The second thing Red Shift tries to answer is: “how do we win power?”. That's it. It doesn't say “what do we do with power?” It also doesn't ask the question: "are we going to win power in an ethical way? Are the ways that we're going to win power going to tie us to a set of policies that are even achievable?" It doesn't even consider these as questions to be contemplated. The document just says we need to poll the public, and the public says this, and therefore we must represent these views to the public.
It was so abundantly clear that when they came to power, they would have really very little to offer in terms of how society can be changed for the better…This a recipe for a serious crisis, not just of democracy, but of like the Labour Party. This is now getting existential.
Banseka: Right, like it is now feasible to think that the Labour Party will get 100 or less seats at the next election.
Paul: That means that this political project has single handedly basically destroyed a hundred year old political institution that has actually at times been quite good for us. Like that is a tragedy.
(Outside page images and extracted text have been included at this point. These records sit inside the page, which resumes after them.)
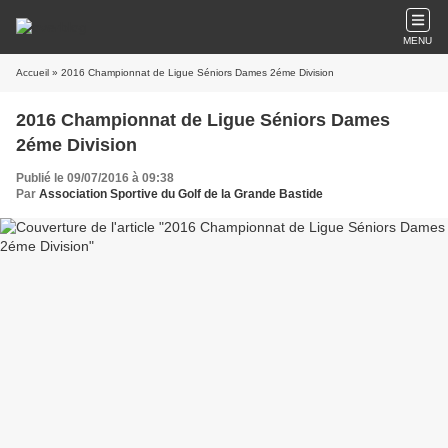
MENU
Accueil
» 2016 Championnat de Ligue Séniors Dames 2éme Division
2016 Championnat de Ligue Séniors Dames
2éme Division
Publié le 09/07/2016 à 09:38
Par
Association Sportive du Golf de la Grande Bastide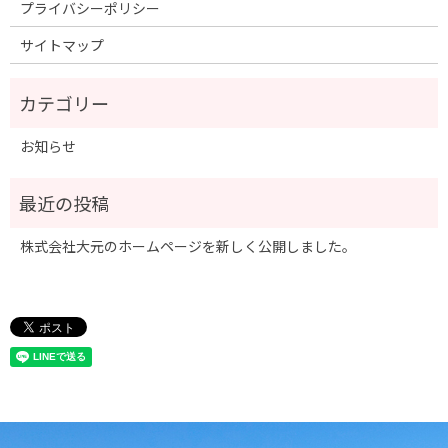
プライバシーポリシー
サイトマップ
お知らせ
株式会社大元のホームページを新しく公開しました。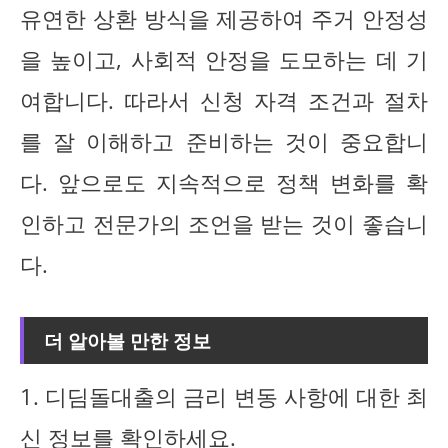
유연한 상환 방식을 제공하여 주거 안정성
을 높이고, 사회적 안정을 도모하는 데 기
여합니다. 따라서 신청 자격 조건과 절차
를 잘 이해하고 준비하는 것이 중요합니
다. 앞으로도 지속적으로 정책 변화를 확
인하고 전문가의 조언을 받는 것이 좋습니
다.
더 알아볼 만한 정보
1. 디딤돌대출의 금리 변동 사항에 대한 최
신 정보를 확인하세요.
Banseka: Are you hopeful in any way that there will actually be any material consequences around these very serious sort of issues that your book brings up? Misuse of funds by Labour Together in particular?
Paul: It's very hard to know. I've already been extremely disappointed by the response from the Electoral Commission, which has basically been to say” there's nothing to see here”. They are still refusing to release its investigative report into Labour Together, even after all of the stuff that I've put in the public domain, it just doesn't make any sense… We need to understand how our Prime Minister came to be.
So from that perspective, I am very skeptical of our regulators and to be totally frank, that's not unusual for somebody who works in anti-corruption; you spend a lot of time knocking on closed doors until they open. The brutal reality of anti-corruption work is that often they're only open when political circumstances change.
Some people, sadly people like McSweeney and Steve Reed will land far more comfortably because they're tied into much more wealthy networks. But I think Starmer is going to leave and he's going to be the least popular prime minister in British political history, on par with Liz Truss. His political reputation is destroyed, totally destroyed…I can see that there is a level of panic amongst the new intake MPs, and there's a lot of people whose political reputations are being destroyed by association.
This interview has been condensed for publishing purposes
“The Fraud: Keir Starmer, Morgan McSweeny and the Crisis of British Democracy” by Paul Holden is published by O/R Books and is available to purchase.